[DATA RECORDS — start]

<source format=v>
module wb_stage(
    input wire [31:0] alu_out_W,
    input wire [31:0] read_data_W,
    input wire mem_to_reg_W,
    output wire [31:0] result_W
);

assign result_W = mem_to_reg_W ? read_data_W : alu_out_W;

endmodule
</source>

[DATA RECORDS — finish]
[DATA RECORDS — start]

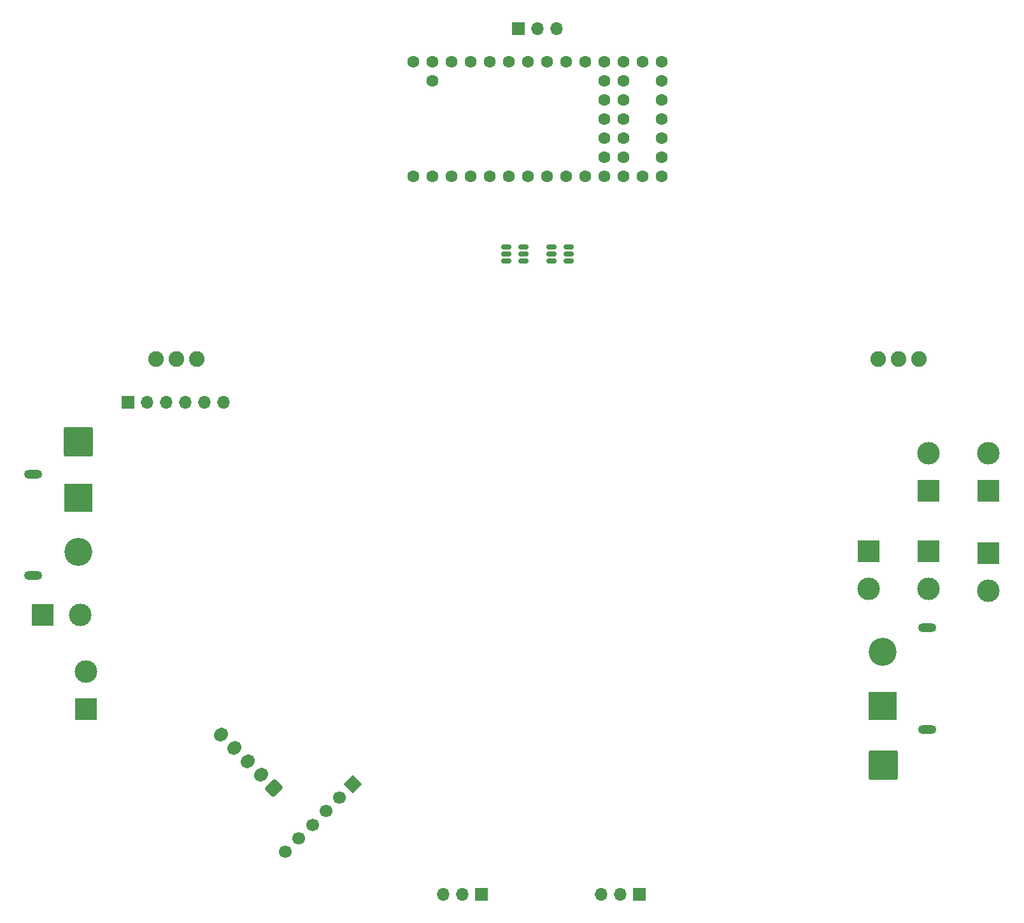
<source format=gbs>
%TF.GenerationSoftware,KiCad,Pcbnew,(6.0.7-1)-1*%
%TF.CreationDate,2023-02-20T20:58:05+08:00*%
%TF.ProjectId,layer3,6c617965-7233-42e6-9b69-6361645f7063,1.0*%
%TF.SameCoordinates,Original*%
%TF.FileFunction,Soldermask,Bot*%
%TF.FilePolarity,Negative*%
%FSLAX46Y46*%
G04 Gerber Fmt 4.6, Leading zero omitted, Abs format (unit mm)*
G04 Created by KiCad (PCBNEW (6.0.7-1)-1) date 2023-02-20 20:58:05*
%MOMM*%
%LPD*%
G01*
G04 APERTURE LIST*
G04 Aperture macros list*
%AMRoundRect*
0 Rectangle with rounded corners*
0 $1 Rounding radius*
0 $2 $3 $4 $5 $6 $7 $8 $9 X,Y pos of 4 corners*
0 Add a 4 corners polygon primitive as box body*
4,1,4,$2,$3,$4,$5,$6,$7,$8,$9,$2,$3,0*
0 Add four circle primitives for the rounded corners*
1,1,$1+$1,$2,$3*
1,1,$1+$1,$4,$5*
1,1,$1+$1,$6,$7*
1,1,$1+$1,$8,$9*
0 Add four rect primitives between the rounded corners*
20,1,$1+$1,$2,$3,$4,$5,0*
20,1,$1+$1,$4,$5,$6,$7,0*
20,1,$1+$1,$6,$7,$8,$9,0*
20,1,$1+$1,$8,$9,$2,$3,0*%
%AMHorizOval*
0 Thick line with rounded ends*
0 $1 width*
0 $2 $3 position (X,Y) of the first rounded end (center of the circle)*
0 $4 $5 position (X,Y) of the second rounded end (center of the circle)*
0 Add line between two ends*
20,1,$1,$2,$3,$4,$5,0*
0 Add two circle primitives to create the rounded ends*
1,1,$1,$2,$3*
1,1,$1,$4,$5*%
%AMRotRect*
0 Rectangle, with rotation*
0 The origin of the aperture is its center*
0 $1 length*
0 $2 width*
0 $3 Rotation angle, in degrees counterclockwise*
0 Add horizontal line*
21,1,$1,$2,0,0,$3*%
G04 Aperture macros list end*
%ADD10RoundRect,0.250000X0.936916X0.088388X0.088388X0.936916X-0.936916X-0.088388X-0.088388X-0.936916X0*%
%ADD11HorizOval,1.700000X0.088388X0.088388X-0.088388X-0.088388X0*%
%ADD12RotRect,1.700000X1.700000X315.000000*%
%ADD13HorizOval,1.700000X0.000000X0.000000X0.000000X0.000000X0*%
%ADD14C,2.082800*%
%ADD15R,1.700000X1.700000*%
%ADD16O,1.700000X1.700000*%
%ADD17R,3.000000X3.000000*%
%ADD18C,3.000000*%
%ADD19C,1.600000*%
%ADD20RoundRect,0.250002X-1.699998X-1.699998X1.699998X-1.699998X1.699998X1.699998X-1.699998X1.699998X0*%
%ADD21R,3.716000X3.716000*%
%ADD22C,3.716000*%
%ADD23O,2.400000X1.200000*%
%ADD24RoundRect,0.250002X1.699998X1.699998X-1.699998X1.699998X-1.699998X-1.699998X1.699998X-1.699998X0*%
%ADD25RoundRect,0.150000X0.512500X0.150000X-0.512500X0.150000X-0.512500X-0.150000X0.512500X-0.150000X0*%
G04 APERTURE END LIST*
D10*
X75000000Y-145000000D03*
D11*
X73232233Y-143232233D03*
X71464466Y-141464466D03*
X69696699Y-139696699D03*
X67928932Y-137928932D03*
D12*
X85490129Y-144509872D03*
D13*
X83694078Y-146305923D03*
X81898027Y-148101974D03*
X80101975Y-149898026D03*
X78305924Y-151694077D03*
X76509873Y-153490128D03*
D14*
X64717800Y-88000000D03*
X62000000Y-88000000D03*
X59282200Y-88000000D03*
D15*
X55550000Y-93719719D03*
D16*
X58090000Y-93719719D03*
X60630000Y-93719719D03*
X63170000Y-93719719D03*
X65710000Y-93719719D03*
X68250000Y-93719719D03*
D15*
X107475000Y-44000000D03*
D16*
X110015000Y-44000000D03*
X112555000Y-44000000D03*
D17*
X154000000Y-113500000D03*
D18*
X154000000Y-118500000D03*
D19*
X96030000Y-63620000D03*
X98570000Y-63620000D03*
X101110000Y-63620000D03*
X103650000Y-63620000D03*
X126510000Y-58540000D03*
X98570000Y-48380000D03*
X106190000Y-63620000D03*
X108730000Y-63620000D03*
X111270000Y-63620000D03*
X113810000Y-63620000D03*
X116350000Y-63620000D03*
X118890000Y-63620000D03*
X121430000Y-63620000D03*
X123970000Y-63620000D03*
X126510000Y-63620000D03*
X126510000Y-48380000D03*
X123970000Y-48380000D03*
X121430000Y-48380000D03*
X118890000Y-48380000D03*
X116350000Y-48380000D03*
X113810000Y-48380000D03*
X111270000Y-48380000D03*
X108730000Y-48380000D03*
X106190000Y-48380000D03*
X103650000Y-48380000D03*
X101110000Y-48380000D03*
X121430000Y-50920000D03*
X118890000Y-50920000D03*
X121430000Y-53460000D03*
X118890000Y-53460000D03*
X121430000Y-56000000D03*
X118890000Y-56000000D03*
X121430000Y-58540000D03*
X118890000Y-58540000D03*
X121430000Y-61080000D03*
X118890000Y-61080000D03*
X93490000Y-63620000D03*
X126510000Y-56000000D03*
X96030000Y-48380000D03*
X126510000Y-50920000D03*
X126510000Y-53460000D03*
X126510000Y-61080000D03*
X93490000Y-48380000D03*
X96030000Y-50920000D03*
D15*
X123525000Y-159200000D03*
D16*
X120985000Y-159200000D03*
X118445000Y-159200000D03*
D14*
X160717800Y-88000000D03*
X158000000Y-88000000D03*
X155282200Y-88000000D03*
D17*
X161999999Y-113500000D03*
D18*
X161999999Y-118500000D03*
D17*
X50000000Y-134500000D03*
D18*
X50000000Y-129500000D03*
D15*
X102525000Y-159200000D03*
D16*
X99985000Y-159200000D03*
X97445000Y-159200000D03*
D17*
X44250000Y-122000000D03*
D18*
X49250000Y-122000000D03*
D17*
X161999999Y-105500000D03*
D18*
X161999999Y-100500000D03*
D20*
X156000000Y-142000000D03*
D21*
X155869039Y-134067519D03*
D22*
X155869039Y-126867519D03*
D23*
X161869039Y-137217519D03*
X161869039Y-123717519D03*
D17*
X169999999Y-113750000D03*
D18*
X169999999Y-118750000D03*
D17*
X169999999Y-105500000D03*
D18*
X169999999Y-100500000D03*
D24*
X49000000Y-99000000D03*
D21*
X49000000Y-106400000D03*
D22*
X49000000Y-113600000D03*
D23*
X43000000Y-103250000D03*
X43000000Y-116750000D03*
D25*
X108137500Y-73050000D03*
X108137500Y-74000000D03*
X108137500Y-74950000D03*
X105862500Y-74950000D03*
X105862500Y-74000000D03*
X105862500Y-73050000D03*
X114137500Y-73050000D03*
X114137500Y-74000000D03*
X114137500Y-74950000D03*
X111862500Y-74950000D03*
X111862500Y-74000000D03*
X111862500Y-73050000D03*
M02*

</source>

[DATA RECORDS — finish]

WHAT THE TASK ASKS
Give the number of lines in the listing above that hold the string "between", with nothing else.

WRITTEN REPLY
2